Circuit design data:
+ + + + +

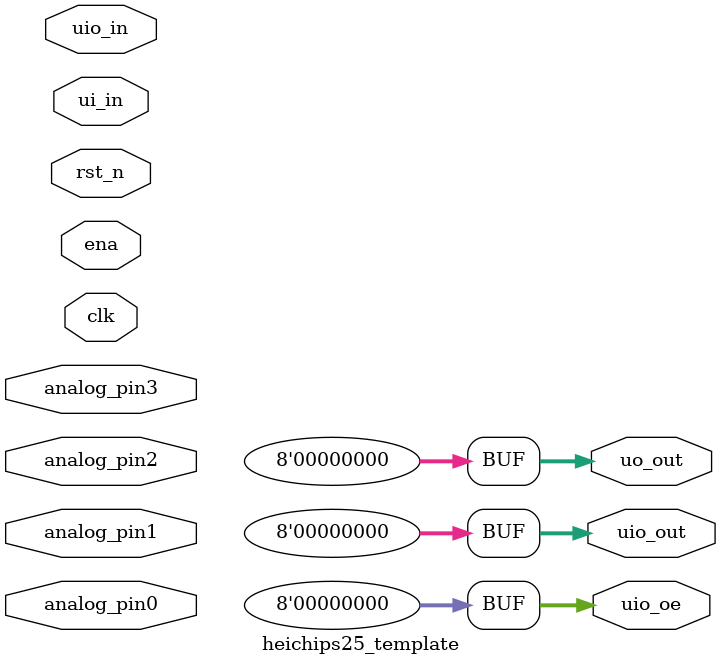
<source format=v>
/*
 * Copyright (c) 2024 Your Name
 * SPDX-License-Identifier: Apache-2.0
 */

`default_nettype none

(* noblackbox *)
module heichips25_template (
    input  wire [7:0] ui_in,    // Dedicated inputs
    output wire [7:0] uo_out,   // Dedicated outputs
    input  wire [7:0] uio_in,   // IOs: Input path
    output wire [7:0] uio_out,  // IOs: Output path
    output wire [7:0] uio_oe,   // IOs: Enable path (active high: 0=input, 1=output)
    input  wire       ena,      // always 1 when the design is powered, so you can ignore it
    input  wire       clk,      // clock
    input  wire       rst_n,    // reset_n - low to reset
    
    // Dedicated pins
    inout  wire       analog_pin0,
    inout  wire       analog_pin1,
    inout  wire       analog_pin2,
    inout  wire       analog_pin3
);

  // Minimum: define outputs
  assign uo_out  = 8'h00;
  assign uio_out = 8'h00;
  assign uio_oe  = 8'h00;

  // Optional: consume inputs so lint doesn’t whine
  wire _unused = ^{ui_in, uio_in, ena, clk, rst_n, analog_pin0, analog_pin1, analog_pin2, analog_pin3};

endmodule

</source>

+ + + + +

Which lines above hold the string "path"? Please copy all of them.

Solution for this task:
    input  wire [7:0] uio_in,   // IOs: Input path
    output wire [7:0] uio_out,  // IOs: Output path
    output wire [7:0] uio_oe,   // IOs: Enable path (active high: 0=input, 1=output)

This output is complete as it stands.